PROBLEM DETAILS ▸ Please start at the first line of the records beneath and quote each line exactly, ending with the line containing "OPPORTUNITIES | |".

RECORDS ▸
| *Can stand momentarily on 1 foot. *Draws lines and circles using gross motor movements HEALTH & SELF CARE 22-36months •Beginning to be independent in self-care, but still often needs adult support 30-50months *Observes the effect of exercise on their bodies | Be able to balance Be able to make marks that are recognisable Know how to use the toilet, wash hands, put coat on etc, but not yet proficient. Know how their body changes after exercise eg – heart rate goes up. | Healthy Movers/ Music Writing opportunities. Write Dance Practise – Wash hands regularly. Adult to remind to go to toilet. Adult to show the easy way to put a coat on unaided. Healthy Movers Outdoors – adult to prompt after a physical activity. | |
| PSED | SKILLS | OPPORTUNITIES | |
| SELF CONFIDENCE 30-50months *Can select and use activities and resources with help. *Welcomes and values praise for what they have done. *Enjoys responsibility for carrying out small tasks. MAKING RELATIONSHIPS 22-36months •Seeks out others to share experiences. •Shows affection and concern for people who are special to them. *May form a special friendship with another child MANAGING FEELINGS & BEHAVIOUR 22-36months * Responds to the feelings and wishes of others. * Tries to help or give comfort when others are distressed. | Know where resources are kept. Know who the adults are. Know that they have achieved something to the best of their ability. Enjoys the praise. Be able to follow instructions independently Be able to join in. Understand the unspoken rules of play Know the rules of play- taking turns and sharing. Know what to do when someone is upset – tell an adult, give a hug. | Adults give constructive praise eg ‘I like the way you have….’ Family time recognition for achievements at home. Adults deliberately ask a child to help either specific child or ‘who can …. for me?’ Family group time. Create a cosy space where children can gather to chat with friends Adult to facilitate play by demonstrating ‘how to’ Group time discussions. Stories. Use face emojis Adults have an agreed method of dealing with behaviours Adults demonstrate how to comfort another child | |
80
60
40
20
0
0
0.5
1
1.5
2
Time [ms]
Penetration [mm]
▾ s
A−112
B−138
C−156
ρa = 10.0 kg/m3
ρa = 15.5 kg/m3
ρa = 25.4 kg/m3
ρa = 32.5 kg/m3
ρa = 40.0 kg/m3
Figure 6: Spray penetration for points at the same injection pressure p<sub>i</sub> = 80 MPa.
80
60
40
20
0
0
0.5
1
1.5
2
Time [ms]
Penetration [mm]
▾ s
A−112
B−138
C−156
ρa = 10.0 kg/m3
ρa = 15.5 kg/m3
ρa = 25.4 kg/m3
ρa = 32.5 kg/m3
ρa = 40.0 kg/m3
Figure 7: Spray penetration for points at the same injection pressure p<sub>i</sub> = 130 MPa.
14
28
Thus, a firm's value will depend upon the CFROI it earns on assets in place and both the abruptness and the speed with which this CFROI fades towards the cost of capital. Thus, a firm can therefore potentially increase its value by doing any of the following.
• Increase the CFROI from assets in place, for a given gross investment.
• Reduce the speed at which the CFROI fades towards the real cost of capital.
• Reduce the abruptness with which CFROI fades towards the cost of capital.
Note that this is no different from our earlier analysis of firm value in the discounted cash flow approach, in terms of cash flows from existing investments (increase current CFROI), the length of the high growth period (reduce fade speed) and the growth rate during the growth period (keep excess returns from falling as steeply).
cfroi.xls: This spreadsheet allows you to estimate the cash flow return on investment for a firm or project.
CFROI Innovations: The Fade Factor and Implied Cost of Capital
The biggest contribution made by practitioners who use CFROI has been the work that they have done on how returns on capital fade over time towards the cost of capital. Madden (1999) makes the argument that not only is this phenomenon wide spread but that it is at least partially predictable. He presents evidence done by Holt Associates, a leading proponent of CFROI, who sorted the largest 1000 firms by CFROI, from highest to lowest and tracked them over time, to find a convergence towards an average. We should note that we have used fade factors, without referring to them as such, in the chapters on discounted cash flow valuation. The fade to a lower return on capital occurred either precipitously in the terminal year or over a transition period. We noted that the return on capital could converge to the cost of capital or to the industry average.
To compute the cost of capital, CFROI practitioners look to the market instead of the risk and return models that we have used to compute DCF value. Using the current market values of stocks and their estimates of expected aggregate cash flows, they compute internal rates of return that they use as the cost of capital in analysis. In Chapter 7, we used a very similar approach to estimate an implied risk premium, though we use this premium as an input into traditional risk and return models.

REPLY ▸
| *Can stand momentarily on 1 foot. *Draws lines and circles using gross motor movements HEALTH & SELF CARE 22-36months •Beginning to be independent in self-care, but still often needs adult support 30-50months *Observes the effect of exercise on their bodies | Be able to balance Be able to make marks that are recognisable Know how to use the toilet, wash hands, put coat on etc, but not yet proficient. Know how their body changes after exercise eg – heart rate goes up. | Healthy Movers/ Music Writing opportunities. Write Dance Practise – Wash hands regularly. Adult to remind to go to toilet. Adult to show the easy way to put a coat on unaided. Healthy Movers Outdoors – adult to prompt after a physical activity. | |
| PSED | SKILLS | OPPORTUNITIES | |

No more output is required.